Come to Me by Amy Bloom

There was awhile in the mid-nineties, right when I was working in publishing during which it seemed like every work of fiction started with a Surprise! A kind of shock and awe strategy for prose. And sometimes it worked, sometimes it felt silly. But Amy Bloom, whose short story collection, Come to Me, has one of my favorite short stories, "Silver Water" in it, is one of the better Surprise! wielders.
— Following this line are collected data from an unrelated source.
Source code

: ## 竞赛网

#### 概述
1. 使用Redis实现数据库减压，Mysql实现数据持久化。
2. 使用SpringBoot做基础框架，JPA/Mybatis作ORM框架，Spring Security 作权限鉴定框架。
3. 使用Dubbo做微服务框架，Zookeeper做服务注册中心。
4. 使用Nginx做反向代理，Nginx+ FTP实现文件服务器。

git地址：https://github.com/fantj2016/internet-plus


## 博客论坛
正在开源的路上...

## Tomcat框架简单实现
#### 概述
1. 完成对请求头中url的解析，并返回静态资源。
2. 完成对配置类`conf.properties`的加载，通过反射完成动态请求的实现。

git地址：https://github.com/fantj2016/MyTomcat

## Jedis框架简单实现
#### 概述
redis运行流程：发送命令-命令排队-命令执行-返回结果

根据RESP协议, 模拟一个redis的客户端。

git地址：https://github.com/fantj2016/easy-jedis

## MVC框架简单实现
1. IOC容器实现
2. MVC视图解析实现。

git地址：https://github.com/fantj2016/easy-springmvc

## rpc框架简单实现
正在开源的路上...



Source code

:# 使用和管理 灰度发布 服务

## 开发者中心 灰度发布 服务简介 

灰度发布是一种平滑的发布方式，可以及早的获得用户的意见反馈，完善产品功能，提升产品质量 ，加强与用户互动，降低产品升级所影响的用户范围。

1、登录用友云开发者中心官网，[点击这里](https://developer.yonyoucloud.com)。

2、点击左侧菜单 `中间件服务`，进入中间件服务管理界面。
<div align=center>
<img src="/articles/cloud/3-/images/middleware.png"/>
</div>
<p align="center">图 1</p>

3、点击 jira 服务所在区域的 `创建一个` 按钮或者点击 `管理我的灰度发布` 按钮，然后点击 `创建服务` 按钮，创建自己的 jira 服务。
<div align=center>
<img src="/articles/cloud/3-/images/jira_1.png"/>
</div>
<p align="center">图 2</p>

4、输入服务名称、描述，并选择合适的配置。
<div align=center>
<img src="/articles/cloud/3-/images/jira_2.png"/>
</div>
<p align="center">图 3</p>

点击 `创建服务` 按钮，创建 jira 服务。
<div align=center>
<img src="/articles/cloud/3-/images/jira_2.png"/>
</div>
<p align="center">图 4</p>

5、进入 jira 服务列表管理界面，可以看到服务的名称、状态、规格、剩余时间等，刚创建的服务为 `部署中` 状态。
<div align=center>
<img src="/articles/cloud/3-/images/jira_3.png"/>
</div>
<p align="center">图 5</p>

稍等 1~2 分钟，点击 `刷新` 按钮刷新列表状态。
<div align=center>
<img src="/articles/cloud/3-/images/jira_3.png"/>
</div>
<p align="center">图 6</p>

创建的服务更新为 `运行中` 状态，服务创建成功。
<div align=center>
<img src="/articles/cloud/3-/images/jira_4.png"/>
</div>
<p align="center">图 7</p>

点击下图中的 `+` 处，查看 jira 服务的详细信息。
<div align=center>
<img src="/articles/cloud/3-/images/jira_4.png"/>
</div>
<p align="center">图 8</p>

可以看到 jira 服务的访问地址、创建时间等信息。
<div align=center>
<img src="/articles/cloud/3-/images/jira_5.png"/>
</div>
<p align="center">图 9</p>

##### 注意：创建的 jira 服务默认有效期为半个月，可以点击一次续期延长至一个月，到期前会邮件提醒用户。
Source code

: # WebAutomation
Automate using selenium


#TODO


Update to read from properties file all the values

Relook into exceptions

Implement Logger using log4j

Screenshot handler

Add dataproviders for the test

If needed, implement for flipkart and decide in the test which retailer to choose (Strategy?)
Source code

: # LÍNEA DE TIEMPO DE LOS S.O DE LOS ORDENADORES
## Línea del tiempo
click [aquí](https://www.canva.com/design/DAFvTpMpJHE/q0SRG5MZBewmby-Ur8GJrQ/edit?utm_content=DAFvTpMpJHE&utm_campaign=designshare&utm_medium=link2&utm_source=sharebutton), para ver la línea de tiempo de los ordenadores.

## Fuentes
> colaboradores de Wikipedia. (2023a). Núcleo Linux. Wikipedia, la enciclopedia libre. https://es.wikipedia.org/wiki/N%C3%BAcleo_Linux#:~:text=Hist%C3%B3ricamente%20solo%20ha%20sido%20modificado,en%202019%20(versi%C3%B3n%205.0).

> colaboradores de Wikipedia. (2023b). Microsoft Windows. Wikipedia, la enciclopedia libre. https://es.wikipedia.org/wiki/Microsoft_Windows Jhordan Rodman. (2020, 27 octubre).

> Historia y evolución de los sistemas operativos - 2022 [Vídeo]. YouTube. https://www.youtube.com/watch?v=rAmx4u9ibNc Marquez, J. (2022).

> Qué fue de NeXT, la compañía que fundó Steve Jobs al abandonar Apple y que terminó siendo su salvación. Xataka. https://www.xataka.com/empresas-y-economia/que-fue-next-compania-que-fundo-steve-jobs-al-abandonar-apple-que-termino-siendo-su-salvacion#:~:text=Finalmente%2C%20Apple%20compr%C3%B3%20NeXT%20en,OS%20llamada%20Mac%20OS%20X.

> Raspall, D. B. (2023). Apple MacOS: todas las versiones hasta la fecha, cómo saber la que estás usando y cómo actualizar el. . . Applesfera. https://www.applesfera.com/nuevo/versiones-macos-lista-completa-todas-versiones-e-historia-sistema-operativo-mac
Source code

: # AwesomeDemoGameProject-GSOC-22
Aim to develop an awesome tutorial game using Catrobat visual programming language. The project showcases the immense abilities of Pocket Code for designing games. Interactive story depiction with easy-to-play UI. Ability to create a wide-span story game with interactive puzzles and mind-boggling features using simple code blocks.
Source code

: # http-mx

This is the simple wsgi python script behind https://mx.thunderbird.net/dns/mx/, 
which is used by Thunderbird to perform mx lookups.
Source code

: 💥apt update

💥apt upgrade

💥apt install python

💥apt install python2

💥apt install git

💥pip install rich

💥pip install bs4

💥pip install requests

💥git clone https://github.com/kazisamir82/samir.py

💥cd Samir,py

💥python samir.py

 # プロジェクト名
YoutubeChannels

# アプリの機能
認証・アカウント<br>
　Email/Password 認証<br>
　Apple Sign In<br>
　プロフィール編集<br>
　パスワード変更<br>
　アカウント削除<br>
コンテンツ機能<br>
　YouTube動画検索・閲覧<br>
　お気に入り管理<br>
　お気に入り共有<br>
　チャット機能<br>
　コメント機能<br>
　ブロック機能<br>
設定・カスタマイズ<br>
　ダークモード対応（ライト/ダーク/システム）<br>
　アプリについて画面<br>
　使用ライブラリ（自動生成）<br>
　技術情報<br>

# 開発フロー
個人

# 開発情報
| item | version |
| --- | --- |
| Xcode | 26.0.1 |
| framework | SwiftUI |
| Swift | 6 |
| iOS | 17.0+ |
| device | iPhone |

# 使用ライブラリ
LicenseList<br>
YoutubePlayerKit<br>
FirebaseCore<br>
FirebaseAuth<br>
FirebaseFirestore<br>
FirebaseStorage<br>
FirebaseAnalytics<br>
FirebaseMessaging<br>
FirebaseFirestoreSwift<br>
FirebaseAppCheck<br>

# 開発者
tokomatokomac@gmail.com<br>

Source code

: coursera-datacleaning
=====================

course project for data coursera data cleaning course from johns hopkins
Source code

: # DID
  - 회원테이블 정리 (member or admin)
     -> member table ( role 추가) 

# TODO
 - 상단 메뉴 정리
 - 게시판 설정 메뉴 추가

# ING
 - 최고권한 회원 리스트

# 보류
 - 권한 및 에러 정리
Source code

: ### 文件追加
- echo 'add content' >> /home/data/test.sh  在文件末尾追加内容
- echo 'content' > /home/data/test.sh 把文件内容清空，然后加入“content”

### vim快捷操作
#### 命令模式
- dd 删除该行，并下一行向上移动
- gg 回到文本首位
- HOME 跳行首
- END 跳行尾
Case in point, the first sentence of the first story, "Love is Not a Pie," goes like this: "In the middle of the eulogy at my mother's boring and heart-breaking funeral, I began to think about calling off the wedding." In a surprise-story gone wrong, this would be the most original moment of the story and the rest would be a relationship gone astray, birth in the midst of death kind of story. But in this story calling off the wedding turns out to be the frame that starts and ends the story, but the most startling, original, disturbing, fascinating information is gradually dispensed in the middle (and mostly has to do with the narrator's parents). Middles don't get enough attention in teaching as far as I'm concerned. This is because it's far easier to teach what a beginning does and what an end does...much harder to explain how to keep interest in the middle. Anyway in this case, the story goes back in time and a secret is gradually revealed, and at the same time, the effects of this secret are also revealed. So mostly I think middles take the reader both backwards and forwards in characters' lives...so that we have a full understanding of the characters. Middles are largely about stages of revelation, I suppose.